**Aufgabe 1**
Gib die Einträge vom Anfang bis einschließlich der Zeile, die „dans un endroit assez visible. Le but“ enthält, Zeile für Zeile unverändert aus.

Die Rückfallklausel kann hierbei auch partiell anzuwenden sein.

 
Praxis-Beispiel

Rückfallklausel partiell

Die inländische D-GmbH ist in den USA an einer gewerblich tätigen Limited Partnership beteiligt, in der auch Lizenzgebühren aus Brasilien erzielt werden. Die beschränkte Steuerpflicht der D-GmbH in den USA umfasst nicht die Lizenzen aus Drittstaaten (sog. "not effectively connected income").

Lösung:

Da die Nichtbesteuerung auf der Nichtansässigkeit der D-GmbH in den USA beruht, führt § 50d Abs. 9 Satz 1 Nr. 2 EStG seit 1.1.2007 zur Besteuerung im Inland.

Hinweis: Seit 1.1.2008 würde der Fall im Übrigen auch aufgrund der Rückfallklausel Art. 23 Abs. 4 b) DBA USA 2006 zum deutschen Besteuerungsrecht führen.

Die originären "sonstigen" Gewinnanteile aus der US-Personengesellschaft sind hingegen steuerbefreit.

**Aufgabe 2**
Worauf beruht laut dem Textauszug die Nichtbesteuerung der D-GmbH in den USA?

**Zu bearbeitende Einträge**

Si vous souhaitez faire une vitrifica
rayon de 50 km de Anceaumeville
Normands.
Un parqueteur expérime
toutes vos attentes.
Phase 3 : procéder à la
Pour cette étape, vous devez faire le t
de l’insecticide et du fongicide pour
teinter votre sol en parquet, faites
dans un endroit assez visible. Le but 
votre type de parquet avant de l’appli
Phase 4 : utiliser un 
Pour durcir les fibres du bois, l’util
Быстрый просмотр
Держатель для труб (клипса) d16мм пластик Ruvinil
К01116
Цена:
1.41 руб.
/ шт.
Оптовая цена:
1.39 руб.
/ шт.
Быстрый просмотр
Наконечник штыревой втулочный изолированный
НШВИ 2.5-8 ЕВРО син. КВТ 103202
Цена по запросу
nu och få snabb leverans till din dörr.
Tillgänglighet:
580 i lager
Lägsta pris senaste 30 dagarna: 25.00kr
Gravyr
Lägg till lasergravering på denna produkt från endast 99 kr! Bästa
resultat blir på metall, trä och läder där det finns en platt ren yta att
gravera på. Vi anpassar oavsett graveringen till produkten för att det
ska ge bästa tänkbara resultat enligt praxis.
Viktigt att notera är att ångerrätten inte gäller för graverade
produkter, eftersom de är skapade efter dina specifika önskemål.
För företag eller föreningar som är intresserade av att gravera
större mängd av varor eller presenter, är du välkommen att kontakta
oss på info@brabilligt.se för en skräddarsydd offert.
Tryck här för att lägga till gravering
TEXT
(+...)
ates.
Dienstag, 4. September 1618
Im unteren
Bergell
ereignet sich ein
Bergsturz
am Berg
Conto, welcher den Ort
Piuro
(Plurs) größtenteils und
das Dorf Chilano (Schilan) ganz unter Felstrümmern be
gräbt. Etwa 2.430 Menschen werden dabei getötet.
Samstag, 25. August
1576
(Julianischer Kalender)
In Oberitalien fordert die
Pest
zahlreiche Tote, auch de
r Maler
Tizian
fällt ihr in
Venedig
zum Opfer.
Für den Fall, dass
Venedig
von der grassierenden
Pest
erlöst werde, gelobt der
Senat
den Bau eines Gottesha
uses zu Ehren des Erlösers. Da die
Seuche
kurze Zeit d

**Erwartete Ausgabe 1**
Si vous souhaitez faire une vitrifica
rayon de 50 km de Anceaumeville
Normands.
Un parqueteur expérime
toutes vos attentes.
Phase 3 : procéder à la
Pour cette étape, vous devez faire le t
de l’insecticide et du fongicide pour
teinter votre sol en parquet, faites
dans un endroit assez visible. Le but 

**Erwartete Ausgabe 2**
Auf der Nichtansässigkeit der D-GmbH in den USA.